As any of the above factors becomes stronger/better/faster, fewer of the other resources will be necessary to achieve the same desired result. For those new to duct cleaning, equipment will initially be the most important factor in a job well done. As an duct cleaner learns the trade, the level of service is usually increased and with better/newer/larger equipment purchases, the quality of service can be taken to the next level.
BE: Be sure to do research prior to purchasing the equipment. There are various types of equipment, so make sure to review your options and see what will be best for your company and your customers. It’s also beneficial to find a company that provides training courses so that contractors can feel confident speaking about the process and indoor air quality issues.
R&R: How important is proper training and technician know-how when it comes to duct cleaning?
DH: Having the best equipment and a ton of clients lined up is great, but like with everything in life, the technician needs to know what he or she is doing. Fortunately, duct cleaning is one of the easiest segments in the industry to learn. The system you buy should come with training materials, and they should be quick and simple to apply, not read like the instruction manual for a SpaceX Falcon 9 rocket. After all, duct cleaning is not rocket science- it’s basically turning a dirty tube into a clean tube.
Many duct cleaning manufacturing companies offer certification, and/or certification can be acquired through the National Air Duct Cleaner’s Association. NADCA is a valuable resource in the industry- you should make sure the manufacturer of your equipment is a member in good standing.

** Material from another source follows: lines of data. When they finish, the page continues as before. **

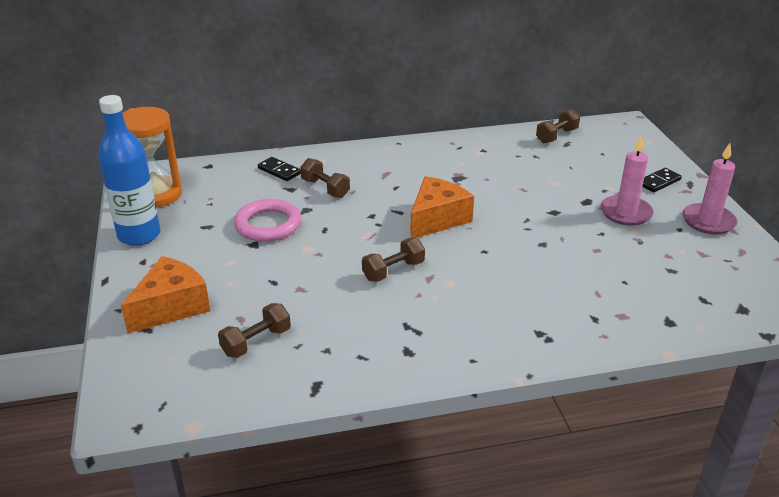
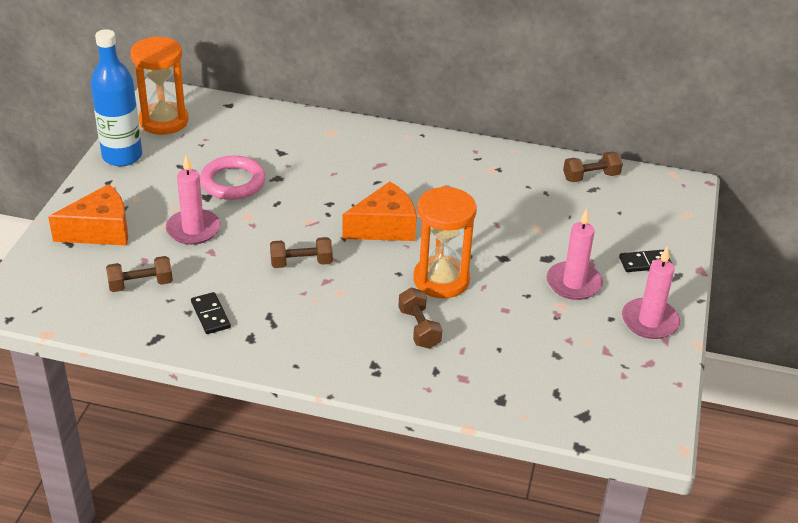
camera: 25 degrees right, 5 degrees up
black domino [258,157,301,181] -> black domino moved to [191,292,231,334]
brown dumbbell [300,158,350,198] -> brown dumbbell moved to [398,288,442,349]
none -> pink candle [166,155,220,245]
none -> orange hourglass [413,186,477,298]

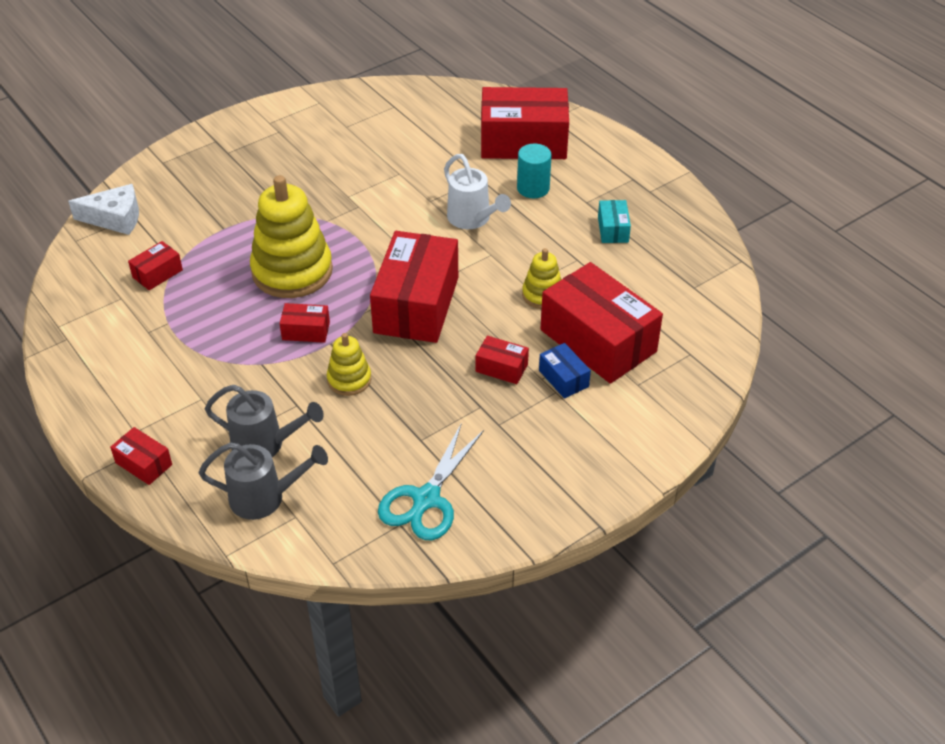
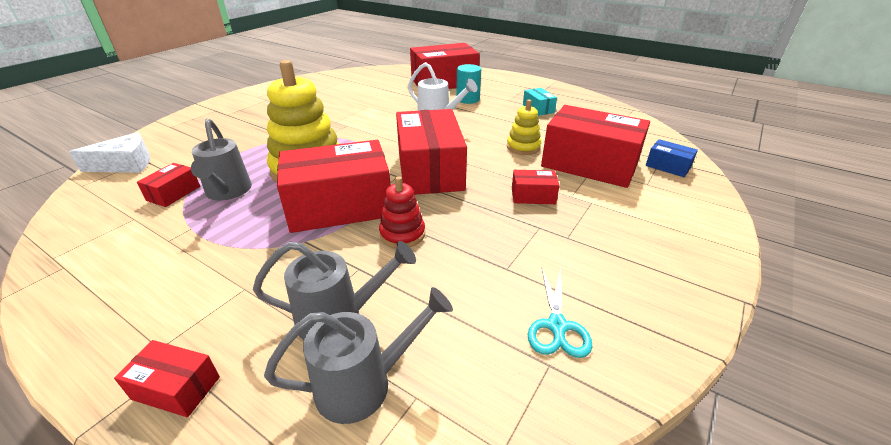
camera: 20 degrees left, 10 degrees down
red box [279,303,330,343] -> red box [277,140,390,233], size x2.26
yellow stacking toy [327,333,371,396] -> red stacking toy [379,176,425,248]
turquoise scissors [378,423,484,540] -> turquoise scissors [528,268,592,358], size x0.66
blue box [539,343,591,399] -> blue box moved to [646,139,698,177]
none -> grey watering can [191,118,252,200]

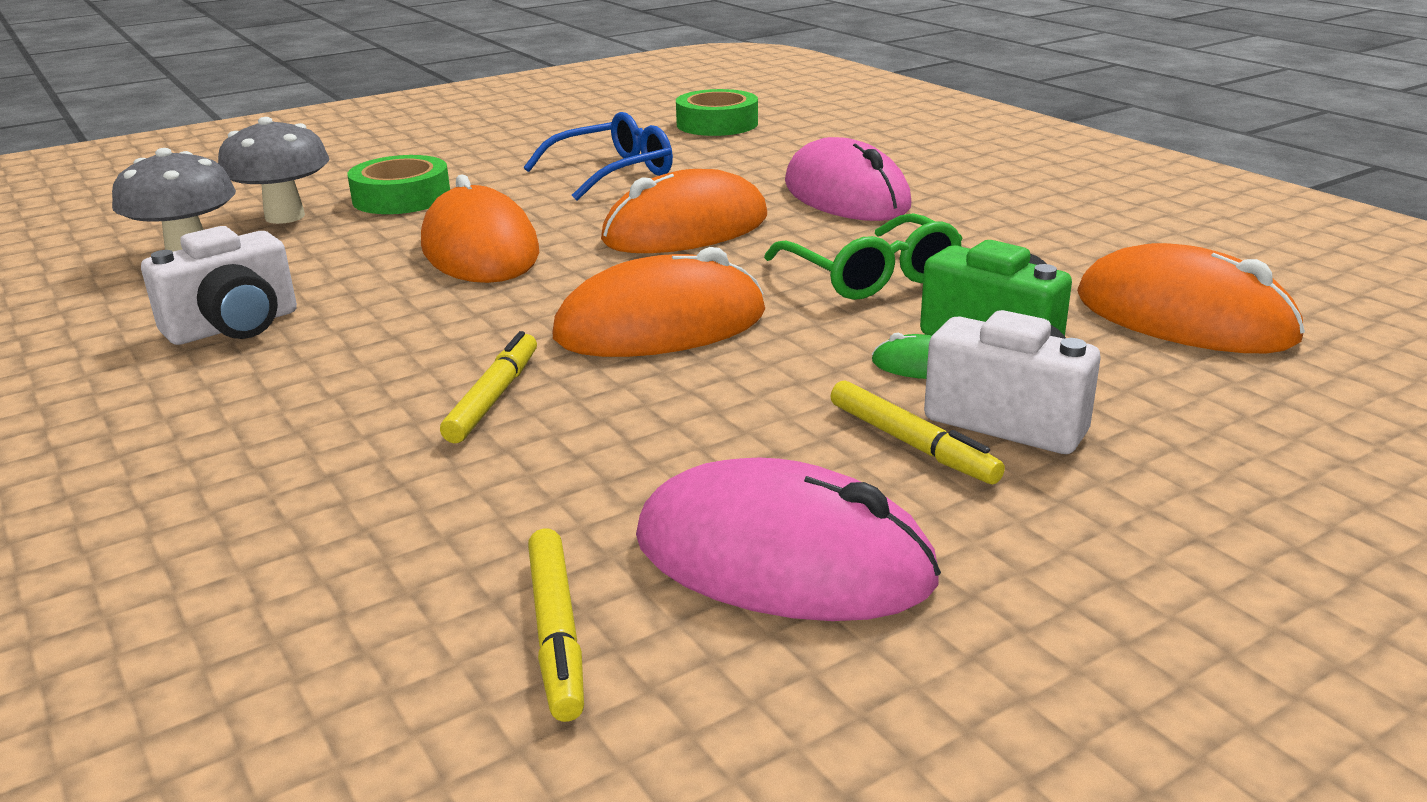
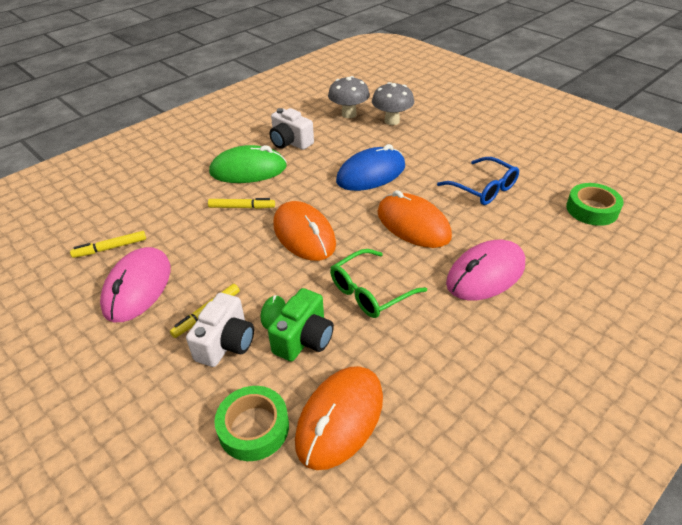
camera: 80 degrees right, 15 degrees up
green tape [347,155,450,214] -> green tape moved to [214,386,289,461]
orange mouse [421,175,539,283] -> blue mouse [336,144,405,191]
none -> green mouse [209,145,287,183]

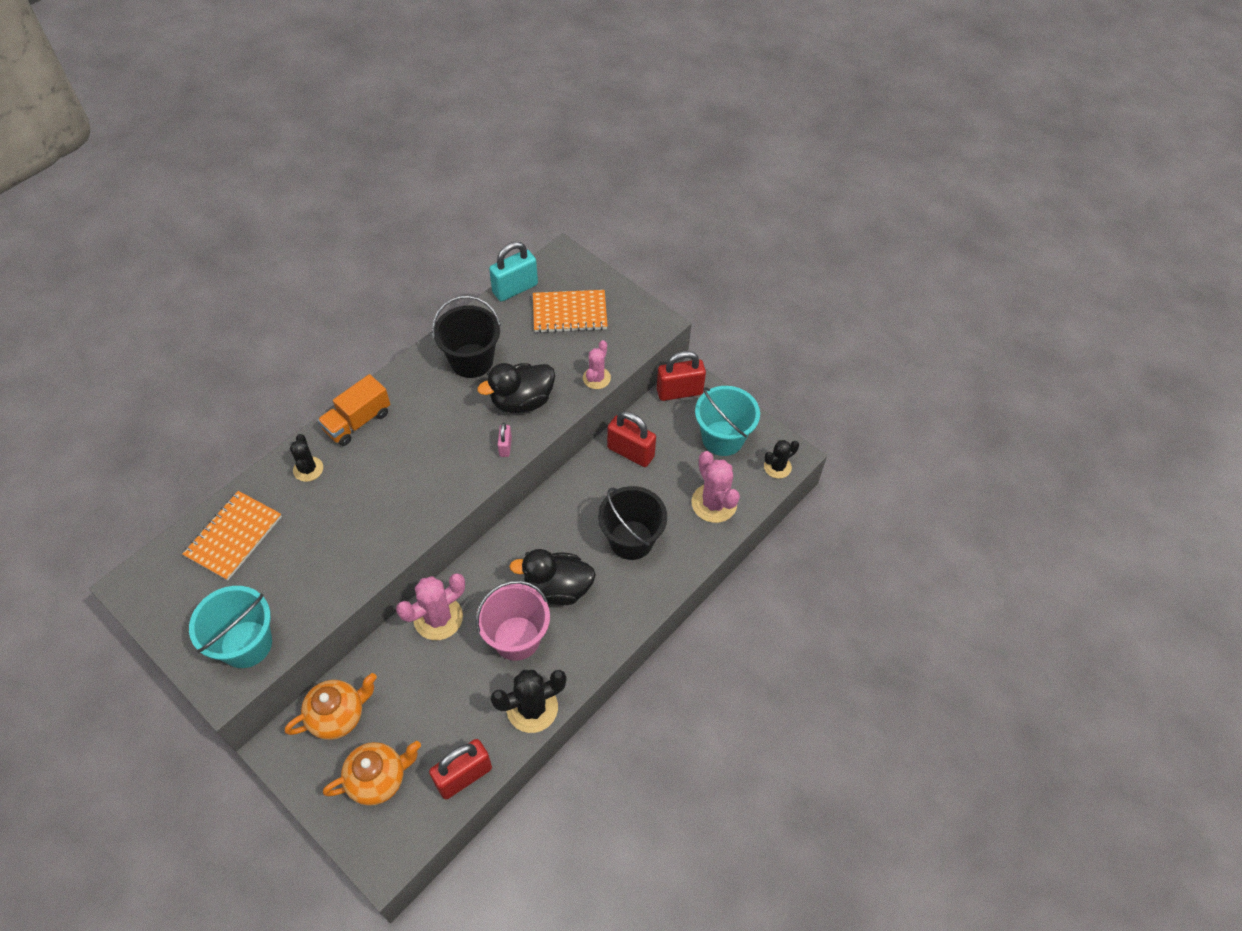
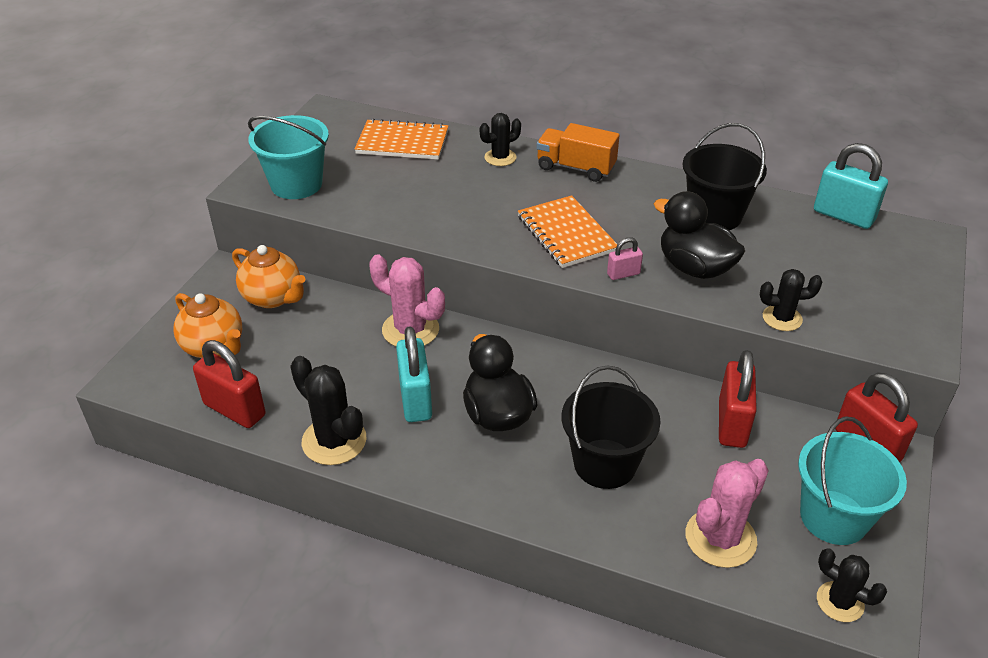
camera: 70 degrees right, 15 degrees down
pink bucket [476,581,550,661] -> turquoise padlock [396,326,432,422]
orange notebook [533,290,608,333] -> orange notebook moved to [518,195,617,268]
pink cactus [583,340,611,389] -> black cactus [760,269,822,331]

MD: Training is one of the most important factors of duct cleaning. There are different methods and different techniques involved. If the technician doesn’t have proper training, they can actually do more harm than good when performing the service.
JM: Training and technician know-how is imperative to successful service. Improper care for the HVAC system can result in wasted energy, hot/cold zones, pressure differential problems, IAQ problems or building performance degradation.
Training can be sought from some equipment suppliers as well as through the NADCA. Although there is a learning curve involved with HVAC air duct cleaning, the trade can be learned by many and a hardworking leader can easily become a skilled individual in the trade.
BE: Proper training of the equipment and the process is extremely important because inadequate training can result in releasing additional pollutants back into the air. All contractors should receive thorough training on the equipment and the most effective way to perform air duct cleaning.
R&R: Is there anything else you’d like to share about duct cleaning?
DH: High in demand, duct cleaning is the fastest growing segment in the cleaning industry. It’s also an essential (often required) service in disaster restoration/remediation jobs. With the economy on the fast-track to recovery from the recession, and duct cleaning being a surprisingly unsaturated industry (the demand for duct cleaning is high in relationship to the number of service providers), it is a very attractive add-on or standalone business opportunity.
MD: There are many duct cleaners performing services that are not doing it right. This could be because they are not getting enough money for the job and they are rushing through it or they just don’t know how to perform the job properly. Both of these can be overcome by simply getting the proper training on the procedures and also the marketing and pricing.
JM: Duct cleaning is definitely a trade that fits right into the restoration and remediation industry. Whether your company plans to bring the service in house to increase profits, maintain project control, increase brand awareness or continue sub-contracting, make sure that each restoration job you are involved with is completed with a cleaning as one of the final trades on-site, preferably from a NADCA member or another professionally qualified contractor.